Pierre-Jean Le Reste, MD; Claire Haegelen, MD, PhD; Laurent Riffaud, MD, PhD; Xavier Morandi, MD
Department of Neurosurgery, University Hospital Pontchaillou, Rennes, France
Corresponding author :
Pierre-Jean Le Reste
Department of Neurosurgery, University Hospital Pontchaillou, Rennes, France
Telephone : +33299284277
Key words : fluorescein, ependymomas, neurosurgery
Abstract
Introduction
Ependymomas (WHO Grade II/III) are CNS tumors that arise from ependymal cells of the ventricular system or from the spinal central canal. They represent the third most common glioma in pediatric population, in which they are mostly intracranial (ref). In adult, they are predominant within the spinal cord (ref). The mainstay of the treatment of ependymomas is surgical removal, which might lead to complete cure. However, complete removal might be complexified by huge tumoral volumes and critical structures proximity in intracranial ependymomas, and by some difficulties to define a sharp plane of dissection in intramedullary cases.

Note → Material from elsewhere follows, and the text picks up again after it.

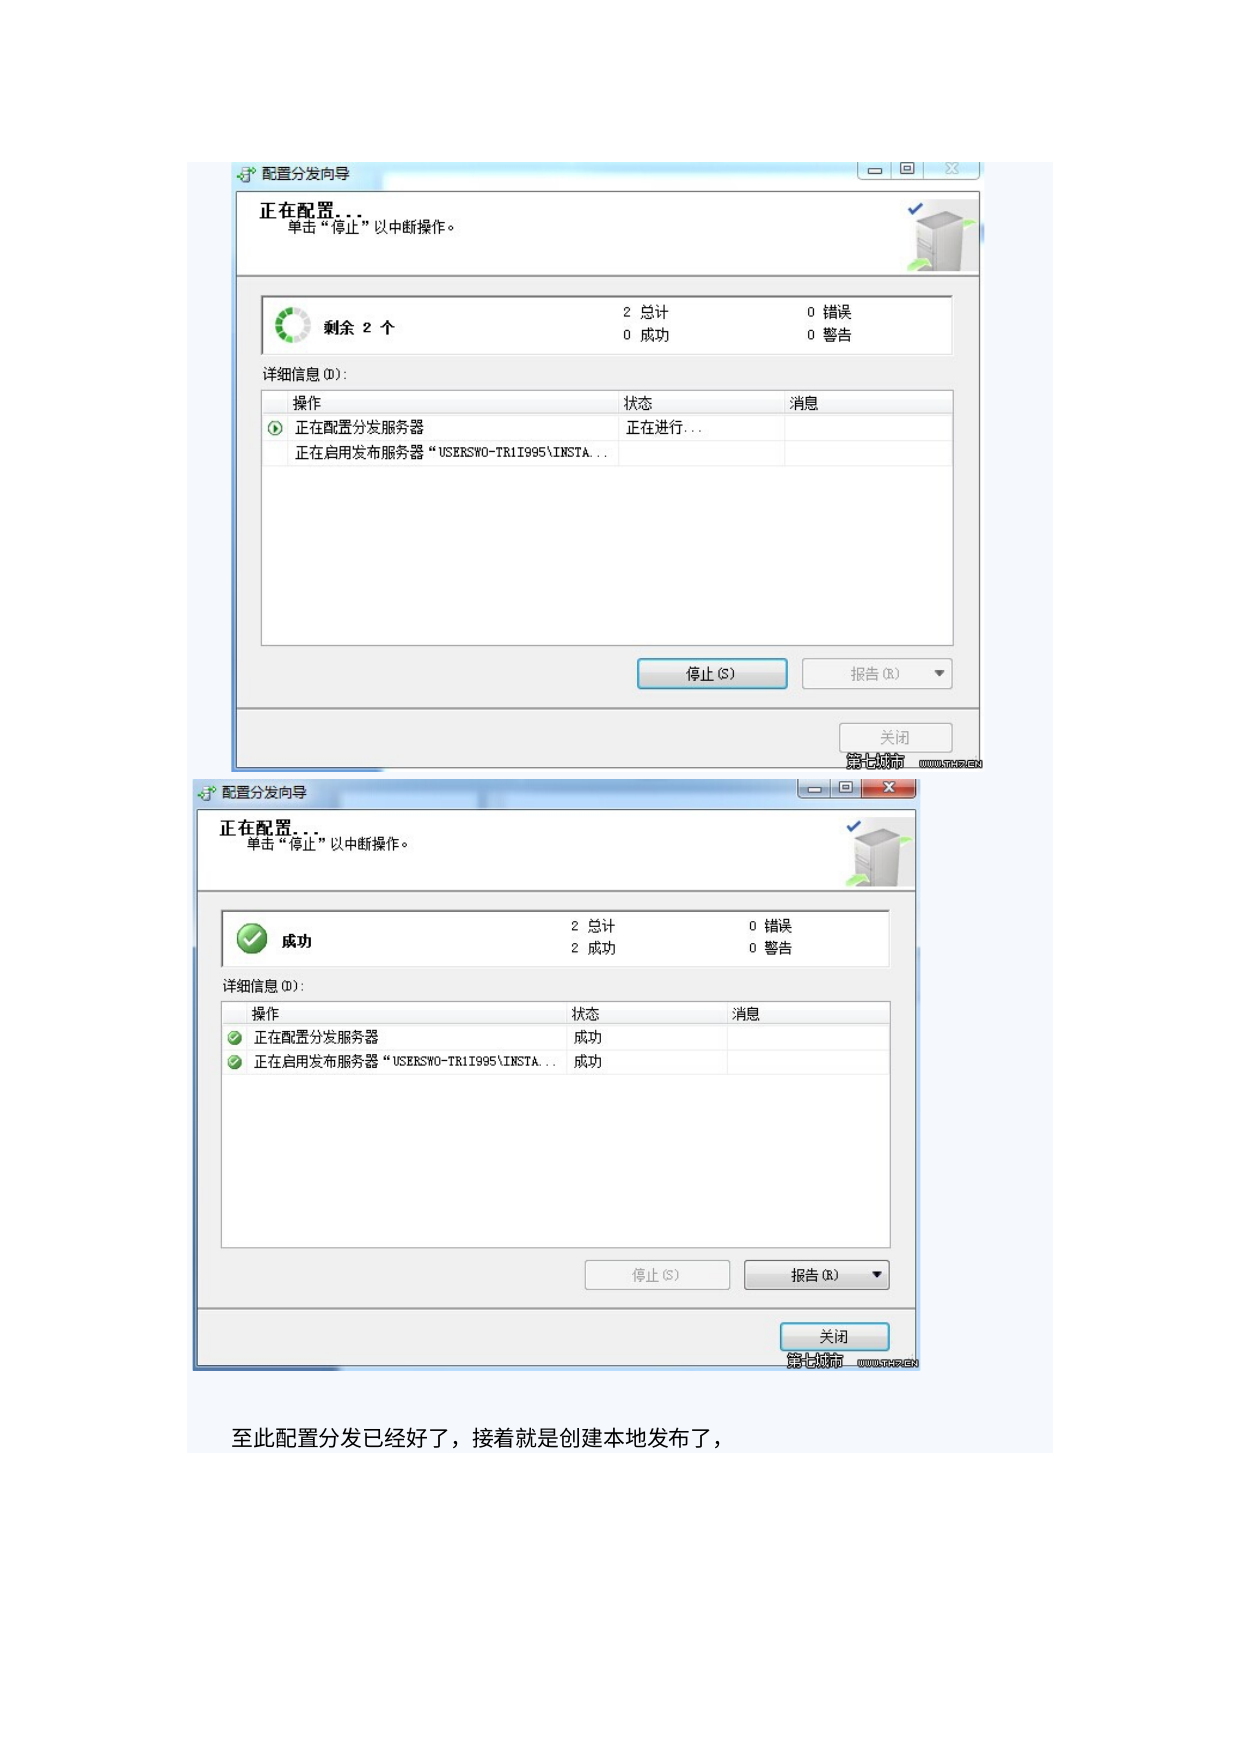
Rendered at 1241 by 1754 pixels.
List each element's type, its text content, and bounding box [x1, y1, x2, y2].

Several intra operative tools are now widely used in oncological neurosurgery, including neuronavigation (ref), intra operative MRI (ref), and fluorescence guided resections (ref). The latter has been extensively studied in high grade gliomas with the use of 5 aminolevulinic acid, and a few cases of ependymomas have been reported (ref). Recently, fluorescein-guided surgery (FGS) has been modernized by the refinement of surgical microscopy, and now authorizes its use with optimized security in a wide range of applications, including oncological and vascular pathologies. In this short series, we report our preliminary experience with fluorescein guidance in CNS ependymomas.
Methods
Between May 2015 and January 2017, four patients has fluorescein-guided surgery of an ependymoma in our institution. Their clinical and oncological characteristics are summed in Table 1. All patients had slow intravenous injection of 3 mg/kg of sodium fluorescein during the anesthesia induction, diluted in 50cc of physiological serum. Fluorescent staining was looked up directly through the oculars of the microscope using either a Pentero/Yellow560 (Zeiss) or a OH6/FLUO560 (Leica) microscope. Our primary objective was to assess the usefulness of the technique during resection, as assessed by the surgeon. Secondary objective included the evaluation of the systemic tolerance of the injection. All patients signed informed consent in the context of a local biobank.
Results
No patient had anaphylactic reaction secondary to the injection of fluorescein. FGS started one hour after the end of the injection in all cases. All tumors showed fluorescent staining ; however the intensity was very week compared to other histopathological types such as glioblastoma, and fainted away in all cases in approximately 20 minutes. At the end of tumor removal, tumors showed no residual fluorescence. Post-operative MRI showed complete removal in 3 cases (cases 1,2,3) and a small residue next to the upper vermis in one case (case 4).
Illustrative case
Discussion
In this preliminary work, our protocole of FGS failed to prove its usefulness in ependymomas.